:: Work instruction ::
A faithful copy of the data below is required, leaving out every picture.

:: Transcribed page contents ::

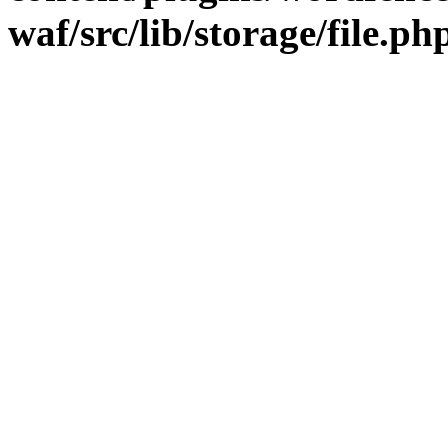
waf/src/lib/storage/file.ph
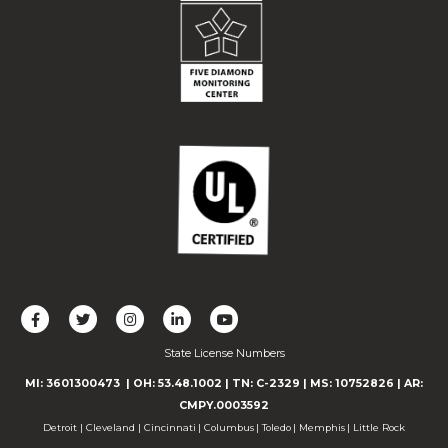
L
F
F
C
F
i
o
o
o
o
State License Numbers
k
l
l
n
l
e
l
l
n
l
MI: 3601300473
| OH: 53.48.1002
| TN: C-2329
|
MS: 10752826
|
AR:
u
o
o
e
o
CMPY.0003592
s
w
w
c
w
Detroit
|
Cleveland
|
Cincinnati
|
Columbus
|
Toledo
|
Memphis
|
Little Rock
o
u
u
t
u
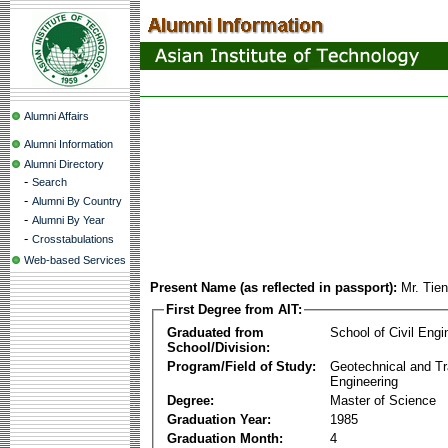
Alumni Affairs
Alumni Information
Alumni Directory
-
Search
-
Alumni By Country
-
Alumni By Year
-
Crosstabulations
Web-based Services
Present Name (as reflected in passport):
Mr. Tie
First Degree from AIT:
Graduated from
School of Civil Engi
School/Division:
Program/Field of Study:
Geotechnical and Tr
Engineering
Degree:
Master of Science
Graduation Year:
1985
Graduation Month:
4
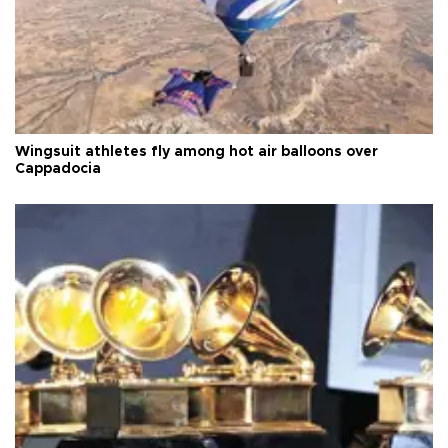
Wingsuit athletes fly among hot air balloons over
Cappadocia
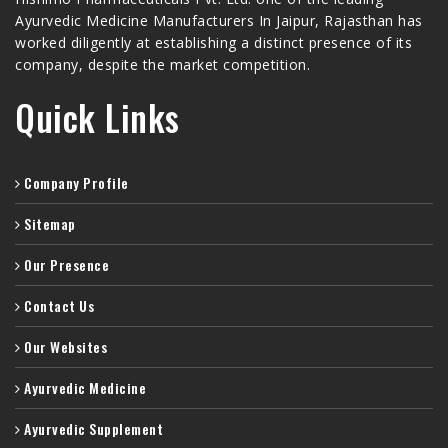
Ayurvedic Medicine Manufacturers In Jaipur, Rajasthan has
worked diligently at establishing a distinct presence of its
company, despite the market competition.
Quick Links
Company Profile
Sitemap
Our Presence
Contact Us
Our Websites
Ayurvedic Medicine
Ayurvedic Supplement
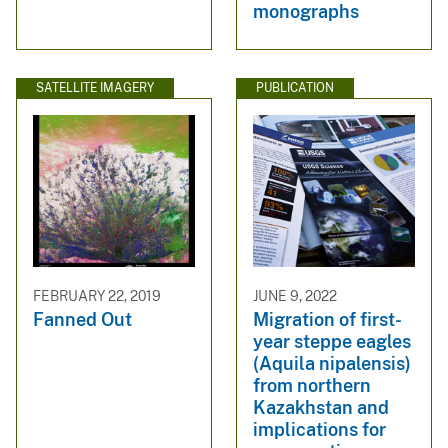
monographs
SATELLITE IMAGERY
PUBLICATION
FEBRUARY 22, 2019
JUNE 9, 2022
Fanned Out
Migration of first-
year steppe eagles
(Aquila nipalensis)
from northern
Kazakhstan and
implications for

:: Exercise result ::
waf/src/lib/storage/file.ph
L
F
F
C
F
i
o
o
o
o
State License Numbers
k
l
l
n
l
e
l
l
n
l
MI: 3601300473
| OH: 53.48.1002
| TN: C-2329
|
MS: 10752826
|
AR:
u
o
o
e
o
CMPY.0003592
s
w
w
c
w
Detroit
|
Cleveland
|
Cincinnati
|
Columbus
|
Toledo
|
Memphis
|
Little Rock
o
u
u
t
u
Alumni Affairs
Alumni Information
Alumni Directory
-
Search
-
Alumni By Country
-
Alumni By Year
-
Crosstabulations
Web-based Services
Present Name (as reflected in passport):
Mr. Tie
First Degree from AIT:
Graduated from
School of Civil Engi
School/Division:
Program/Field of Study:
Geotechnical and Tr
Engineering
Degree:
Master of Science
Graduation Year:
1985
Graduation Month:
4
Wingsuit athletes fly among hot air balloons over
Cappadocia
Ayurvedic Medicine Manufacturers In Jaipur, Rajasthan has
worked diligently at establishing a distinct presence of its
company, despite the market competition.
Quick Links
Company Profile
Sitemap
Our Presence
Contact Us
Our Websites
Ayurvedic Medicine
Ayurvedic Supplement
monographs
SATELLITE IMAGERY
PUBLICATION
FEBRUARY 22, 2019
JUNE 9, 2022
Fanned Out
Migration of first-
year steppe eagles
(Aquila nipalensis)
from northern
Kazakhstan and
implications for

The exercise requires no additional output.